The section on 'Protein sequence and structure databases' begins with the Issue's second 'Breakthrough Article'. After its dramatic emergence at the most recent CASP competition (28) the AlphaFold 2 (AF2) software for protein structure prediction was quickly published (29) released open source (https://github.com/deepmind/alphafold) and applied to the complete human proteome (30) . Shortly after, the AlphaFold Protein Structure Database, described here (31) , was released and covers 21 proteomes. The highquality predicted structures in the database, projected to ultimately cover UniRef90 (32) protein sequence space, provide a treasure chest of information across all aspects of biology. The impact of the database, and the software more broadly, is reflected in the incorporation of its models into cornerstone resources such as UniProt (33) and InterPro (34) but also the rapid inclusion of AF2 outputs in a number of other databases in this Issue. AF2 models and other predicted structures are now included, for example, in PDBe-KB (35) which thus graphically illustrates the complementarity between experimental structures and computational models.

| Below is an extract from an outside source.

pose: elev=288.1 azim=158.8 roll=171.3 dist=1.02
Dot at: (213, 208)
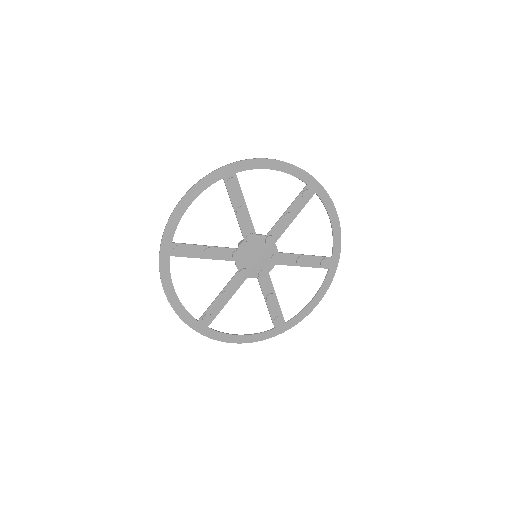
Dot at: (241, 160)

Other notable new databases include the Human Proteoform Atlas (36) which assigns stable identifiers to over 37 000 proteoforms, i.e. the different protein forms that can arise combinatorially from a single gene as a result of alternative splicing, coding sequence variants and posttranslational modifications. Elsewhere, the GproteinDb (37) curates a wealth of information, especially information on the selectivity of their coupling to GPCRs, for a family of great importance to therapeutic design. Among databases reporting updates is PRIDE (38) where around 500 proteomics datasets are processed each month. After processing by improved data pipelines, the results are increasingly disseminated to other key databases such as UniProt (33) , Ensembl (39) and Expression Atlas (40) . Other returning databases focus on proteins or protein regions lacking a single, conventionally folded structure. Dis-Prot (41), the database for intrinsically disordered protein, reports interestingly on the nuts and bolts of curation, harnessing both professional and community biocurators in a manner supported by a refactored ontology and incen-tivised by the APICURON database (42) . The FuzDB Update (43) reports on fuzzy interactions, i.e. those exhibiting context-dependent conformational heterogeneity, an interaction style particularly common where one or both partners are classified as intrinsically disordered. FuzDB has a new interface and expanded links out to databases covering protein structure, function and involvement in phase separation. Short linear interaction motifs are particularly common in intrinsically disordered regions and the database for such motifs in eukaryotes, ELM, contributes an Update paper (44) . Among highlighted examples of newly catalogued motifs, the authors use a KEGG (45) image of endocytosis pathways to emphasise the ubiquity of motif-mediated interactions in the process and illustrate the multiple points at which diverse viruses hijack pathway components. The paper also includes an interesting window onto the variety of databases and tools used by ELM curators to sift likely real motifs from false positive matches to regular expressions.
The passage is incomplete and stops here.